The vanishing of magnetic order at a quantum critical point (QCP) is a central feature of virtually all classes of correlated electron systems, and may be accompanied by unconventional ordered states such as superconductivity, and by anomalous critical scattering. Some of the most detailed studies have focused on f-electron heavy electron compounds, and here the picture has emerged that magnetic order requires the formation of moments, provided by the divergence of the quasiparticle mass at the QCP. We combine specific heat, magnetization, and electrical resistivity measurements on the new compound Yb$_{3}$Pt$_{4}$ to argue that alternative routes to quantum criticality are also possible.
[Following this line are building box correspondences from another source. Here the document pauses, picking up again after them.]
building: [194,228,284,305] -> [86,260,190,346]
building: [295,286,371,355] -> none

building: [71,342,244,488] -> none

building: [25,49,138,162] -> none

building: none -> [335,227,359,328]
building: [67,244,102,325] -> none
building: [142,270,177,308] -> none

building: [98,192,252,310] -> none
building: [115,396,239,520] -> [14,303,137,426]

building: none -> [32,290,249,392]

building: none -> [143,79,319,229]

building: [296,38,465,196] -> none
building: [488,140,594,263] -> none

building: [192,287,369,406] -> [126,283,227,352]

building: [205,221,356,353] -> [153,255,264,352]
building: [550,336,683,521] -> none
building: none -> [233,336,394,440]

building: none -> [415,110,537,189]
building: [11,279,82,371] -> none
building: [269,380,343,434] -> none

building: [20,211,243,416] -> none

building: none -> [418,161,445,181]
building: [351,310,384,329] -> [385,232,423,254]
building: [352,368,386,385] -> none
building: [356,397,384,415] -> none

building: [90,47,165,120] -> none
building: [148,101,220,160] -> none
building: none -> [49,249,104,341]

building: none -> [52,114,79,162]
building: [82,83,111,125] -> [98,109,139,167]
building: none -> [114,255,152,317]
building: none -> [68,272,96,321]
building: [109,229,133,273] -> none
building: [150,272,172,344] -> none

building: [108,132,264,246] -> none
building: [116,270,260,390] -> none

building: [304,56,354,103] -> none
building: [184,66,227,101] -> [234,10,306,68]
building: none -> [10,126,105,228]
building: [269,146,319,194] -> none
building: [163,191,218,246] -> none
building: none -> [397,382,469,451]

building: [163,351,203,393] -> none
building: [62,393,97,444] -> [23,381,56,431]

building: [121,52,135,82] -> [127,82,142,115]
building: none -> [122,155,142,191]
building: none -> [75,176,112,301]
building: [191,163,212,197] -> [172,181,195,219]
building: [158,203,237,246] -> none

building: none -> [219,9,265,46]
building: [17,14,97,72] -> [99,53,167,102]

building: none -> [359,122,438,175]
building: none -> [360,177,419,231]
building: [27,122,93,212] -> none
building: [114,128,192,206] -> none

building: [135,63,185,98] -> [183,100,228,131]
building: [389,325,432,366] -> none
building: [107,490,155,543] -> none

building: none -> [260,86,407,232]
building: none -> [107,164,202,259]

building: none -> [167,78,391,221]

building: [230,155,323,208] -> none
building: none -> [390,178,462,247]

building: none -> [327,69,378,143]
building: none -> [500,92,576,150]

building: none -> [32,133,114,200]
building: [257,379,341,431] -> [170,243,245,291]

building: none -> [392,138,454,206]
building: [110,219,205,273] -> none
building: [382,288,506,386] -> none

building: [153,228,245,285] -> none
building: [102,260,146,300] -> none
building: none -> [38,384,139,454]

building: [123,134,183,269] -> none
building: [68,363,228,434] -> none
The weakly first order antiferromagnetic transition in Yb$_{3}$Pt$_{4}$ can be tuned by field to a critical end point, which is extended to a quantum critical point at 1.62 T. Both the ordered and paramagnetic phases are Fermi liquids at low temperatures, but the quasiparticle mass does not diverge at the QCP. Instead, a divergence of the zero temperature susceptibility and the quasiparticle scattering is observed, controlled by a zero field fixed point and not the nearby QCP. We argue that Yb$_{3}$Pt$_{4} $ is the first example of a heavy electron systems where magnetic order occurs at the QCP due to increasingly strong quasiparticle interactions, much as is found in $^{3}$He, Stoner ferromagnets, and spin density wave systems.